This humorous passage about the storied ugly American traveler is taken from the 1955 travel book American In Italy. It could have been written yesterday:
I first heard of the two women from St. Louis from a bellboy who told me they had hung their laundry on the chandelier. When the manager discovered it had washed off the decorations he tried to make them pay.
“Like hell,” they told him. “If you can’t make your decorations meltproof you can pay for them yourself. We don’t pay for any decorations in a lousy hotel like this.”
“Lousy!” the manager echoed. “What means lousy?”
“My God, can’t you understand English?” said one. “Lousy means lice.”
The manager was very upset. “Oh, no,” he assured them. “At the Excelsior we have no lice.”
They had not been in Florence two days before they were a legend. Wrapping themselves in the stars and stripes, the two ladies were never shaken in their faith in the superiority of everything American.
I saw them for the first time under an umbrella at a sidewalk café and recognized them at once from the bellboy’s descriptions. One was smallish and feminine, with graying hair and a billowy cotton dress. She gave the impression of quiet demureness that was in contrast to her friend, a tall bony woman with faded blond hair and a loud brassy voice. Both were in their early forties. They ordered a glass of water. The waiter stood and stared as if he hadn’t understood.
“A glass of water,” the tall one said. “What’s the matter, can’t you understand English?”
Doubtless the waiter could, but it was the first time in his experience anyone had ordered only a glass of water and he didn’t seem to believe it. “Perhaps a caffé, after the water,” he said.
“No,” the small one said firmly. “I don’t want any coffee. Italians don’t know how to make coffee. It’s lousy.”
Since Italians are famous for their coffee, the waiter was naturally astounded.
“What are you waiting for? Can’t you even understand sign language?” the tall woman said. The waiter opened his mouth to speak but she stopped him. “Now don’t ask me what I’m going to do with the water. Just bring it and you’ll see.”
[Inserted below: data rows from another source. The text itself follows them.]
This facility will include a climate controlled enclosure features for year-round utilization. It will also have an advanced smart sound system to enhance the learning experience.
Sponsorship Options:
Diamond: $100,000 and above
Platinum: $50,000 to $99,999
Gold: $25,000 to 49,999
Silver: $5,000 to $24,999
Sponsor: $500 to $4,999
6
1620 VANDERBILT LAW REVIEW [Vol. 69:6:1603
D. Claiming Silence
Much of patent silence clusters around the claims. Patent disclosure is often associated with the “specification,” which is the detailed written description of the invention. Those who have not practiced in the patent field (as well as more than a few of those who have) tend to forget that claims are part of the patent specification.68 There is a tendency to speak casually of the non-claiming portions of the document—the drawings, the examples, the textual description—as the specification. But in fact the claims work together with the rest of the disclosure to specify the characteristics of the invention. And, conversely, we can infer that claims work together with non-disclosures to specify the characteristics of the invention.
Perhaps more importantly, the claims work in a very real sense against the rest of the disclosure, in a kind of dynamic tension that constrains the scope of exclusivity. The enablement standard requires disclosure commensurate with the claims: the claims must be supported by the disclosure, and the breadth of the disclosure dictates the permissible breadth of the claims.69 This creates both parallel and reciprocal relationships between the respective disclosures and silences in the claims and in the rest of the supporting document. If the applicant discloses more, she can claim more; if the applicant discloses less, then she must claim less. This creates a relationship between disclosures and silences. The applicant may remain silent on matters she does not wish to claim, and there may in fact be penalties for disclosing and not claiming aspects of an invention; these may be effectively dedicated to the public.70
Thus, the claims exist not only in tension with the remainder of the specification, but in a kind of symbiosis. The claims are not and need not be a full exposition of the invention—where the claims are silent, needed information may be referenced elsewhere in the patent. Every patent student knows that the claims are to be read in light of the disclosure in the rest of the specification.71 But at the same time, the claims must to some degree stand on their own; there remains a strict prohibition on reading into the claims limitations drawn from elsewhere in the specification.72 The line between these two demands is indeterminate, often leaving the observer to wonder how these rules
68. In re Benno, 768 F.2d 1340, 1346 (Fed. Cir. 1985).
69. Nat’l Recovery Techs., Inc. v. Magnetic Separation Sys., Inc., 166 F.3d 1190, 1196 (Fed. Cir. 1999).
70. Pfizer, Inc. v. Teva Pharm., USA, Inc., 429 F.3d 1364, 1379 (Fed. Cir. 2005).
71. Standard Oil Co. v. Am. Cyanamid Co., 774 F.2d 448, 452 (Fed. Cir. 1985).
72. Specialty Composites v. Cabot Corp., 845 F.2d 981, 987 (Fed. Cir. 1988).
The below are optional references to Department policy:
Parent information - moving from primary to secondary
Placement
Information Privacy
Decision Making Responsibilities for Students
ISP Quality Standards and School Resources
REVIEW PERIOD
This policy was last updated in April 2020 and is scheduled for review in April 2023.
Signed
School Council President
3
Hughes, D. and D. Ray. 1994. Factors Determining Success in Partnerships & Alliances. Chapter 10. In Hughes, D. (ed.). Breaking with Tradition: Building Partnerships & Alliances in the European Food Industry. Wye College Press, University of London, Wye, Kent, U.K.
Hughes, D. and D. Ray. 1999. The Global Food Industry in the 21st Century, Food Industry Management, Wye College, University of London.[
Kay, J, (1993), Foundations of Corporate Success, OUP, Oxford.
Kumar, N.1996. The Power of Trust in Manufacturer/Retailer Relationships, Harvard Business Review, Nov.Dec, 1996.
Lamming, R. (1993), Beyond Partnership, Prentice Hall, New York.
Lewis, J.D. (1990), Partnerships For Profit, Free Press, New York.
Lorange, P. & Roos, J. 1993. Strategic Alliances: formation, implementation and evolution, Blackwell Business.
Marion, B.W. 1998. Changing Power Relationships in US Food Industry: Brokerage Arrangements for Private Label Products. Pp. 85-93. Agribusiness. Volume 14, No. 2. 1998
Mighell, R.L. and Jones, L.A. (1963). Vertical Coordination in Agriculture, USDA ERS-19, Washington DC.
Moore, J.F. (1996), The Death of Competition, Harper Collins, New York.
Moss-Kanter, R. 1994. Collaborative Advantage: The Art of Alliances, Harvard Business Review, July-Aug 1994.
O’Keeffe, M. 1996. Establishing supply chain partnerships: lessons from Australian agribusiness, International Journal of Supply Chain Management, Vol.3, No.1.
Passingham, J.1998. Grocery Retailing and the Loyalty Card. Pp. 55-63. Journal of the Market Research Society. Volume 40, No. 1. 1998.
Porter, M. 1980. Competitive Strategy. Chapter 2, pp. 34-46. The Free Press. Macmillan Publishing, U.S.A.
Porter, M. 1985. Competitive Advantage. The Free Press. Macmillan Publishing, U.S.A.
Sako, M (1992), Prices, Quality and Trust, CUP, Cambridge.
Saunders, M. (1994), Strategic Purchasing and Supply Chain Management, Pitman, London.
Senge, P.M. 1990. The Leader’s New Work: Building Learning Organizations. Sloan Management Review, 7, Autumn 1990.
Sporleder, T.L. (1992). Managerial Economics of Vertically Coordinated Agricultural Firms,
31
In a daze the waiter went for the water. The women saw me watching. “Hey there!” the smaller one called. “You American?”
I said I was.
“You are?” echoed the tall one. “How the hell did you ever get to this hick town?” They introduced themselves and seemed eager to talk. The smaller one was Sybil, a telephone operator. The taller was Laura; she had a job winding armatures for electric motors in an appliance factory. Their six-weeks’ tour, arranged by a St. Louis travel agency, was taking them over most of western Europe. “All we got to eat in England was fish,” Laura said. …
“Paris was sort of pretty,” said Sybil. “But no one could talk English. We had the lights on in our room all night because we couldn’t find the switch and no one could understand us when we asked where it was. The second night I telephoned downstairs. It took me fifteen minutes to get the operator, so I said, ‘How the hell do you operate this telephone? I’ve been a telephone operator for twenty years and I want to know.’ They sent a man upstairs but he couldn’t talk English.”
“I told him, ‘For Christ’s sake if you’re going to run a hotel the least you can do is learn English,’” Laura said …
The waiter brought two glasses of water. “What the hell, don’t you have any ice in this whistle stop?” Laura said to him. This time he did not understand. “Ice, ice.” Laura rapped on her glass.
“Ghiaccia,” I translated, and ordered some coffee for myself. The waiter went off in a sort of stupor.
“These damned foreigners are all robbers,” Sybil said. “In Rome a girl with us got her pocket picked…She called the police, but if you ask me it was the police that picked her pocket. You can’t trust foreigners. I tell you it will be good to get back tot God’s country again where you can trust people.”
“In the hotel here we have a private bath with lots of shining knobs and no hot water,” Laura said. “I told the manager, ‘How the hell do you expect us to take a bath with just knobs and no hot water? For the money we’re paying there ought to be hot water. If you were in America you’d learn how to run a hotel,’ I said.”
The waiter returned, and in the glasses the slivered ice glistened. The women drank the water and got up to go. “Well, I guess we’ll be seeing you around,” Laura said. “Can’t help running into each other in this hick town.” I drank my coffee and left the waiter a hundred-lire tip.